_Prompt_
Pull out each line of the records that contains the word "وادي".

_Entries supplied_
○ ○ ○
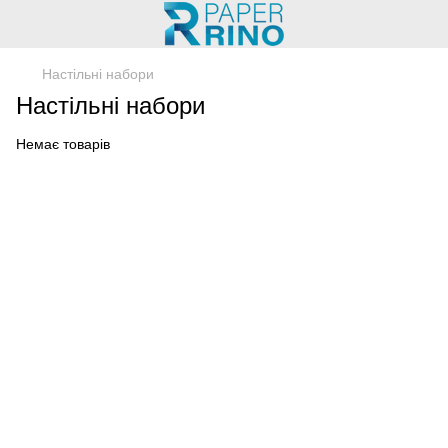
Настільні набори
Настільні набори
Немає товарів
○ ○ ○
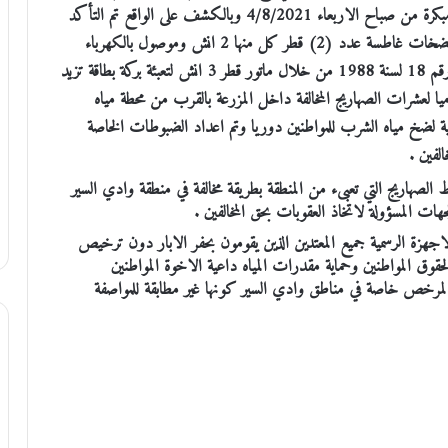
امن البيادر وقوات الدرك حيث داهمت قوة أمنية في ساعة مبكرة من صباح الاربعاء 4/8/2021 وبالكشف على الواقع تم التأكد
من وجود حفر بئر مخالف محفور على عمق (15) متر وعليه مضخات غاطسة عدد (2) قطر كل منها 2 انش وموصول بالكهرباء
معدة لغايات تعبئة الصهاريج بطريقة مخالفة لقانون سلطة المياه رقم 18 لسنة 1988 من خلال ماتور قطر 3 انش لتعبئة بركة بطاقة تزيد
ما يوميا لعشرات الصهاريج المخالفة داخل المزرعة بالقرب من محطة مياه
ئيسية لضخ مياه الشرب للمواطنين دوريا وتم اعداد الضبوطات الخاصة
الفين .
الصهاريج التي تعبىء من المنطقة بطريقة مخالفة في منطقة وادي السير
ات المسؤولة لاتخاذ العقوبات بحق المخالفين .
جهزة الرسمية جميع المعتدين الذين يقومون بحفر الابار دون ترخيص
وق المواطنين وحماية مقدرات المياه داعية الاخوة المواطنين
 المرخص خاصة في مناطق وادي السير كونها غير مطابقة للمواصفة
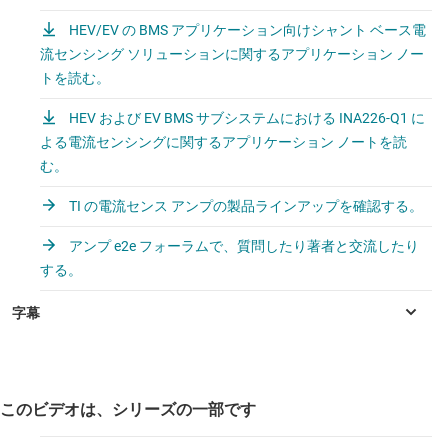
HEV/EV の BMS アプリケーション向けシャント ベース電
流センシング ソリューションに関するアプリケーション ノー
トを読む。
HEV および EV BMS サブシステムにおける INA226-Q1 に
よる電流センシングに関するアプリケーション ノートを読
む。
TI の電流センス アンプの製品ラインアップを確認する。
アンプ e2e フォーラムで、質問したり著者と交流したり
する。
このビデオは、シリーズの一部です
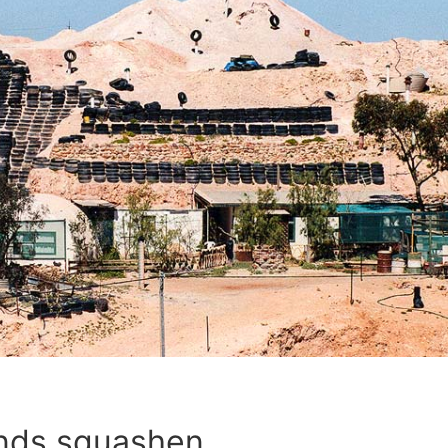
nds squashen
○ ○ ○
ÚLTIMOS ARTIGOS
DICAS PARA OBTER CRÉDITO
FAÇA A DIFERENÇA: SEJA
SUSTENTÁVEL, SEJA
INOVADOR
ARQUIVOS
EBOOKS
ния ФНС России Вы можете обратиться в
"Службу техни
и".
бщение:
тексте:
○ ○ ○
_Task solution_
الصهاريج التي تعبىء من المنطقة بطريقة مخالفة في منطقة وادي السير
 المرخص خاصة في مناطق وادي السير كونها غير مطابقة للمواصفة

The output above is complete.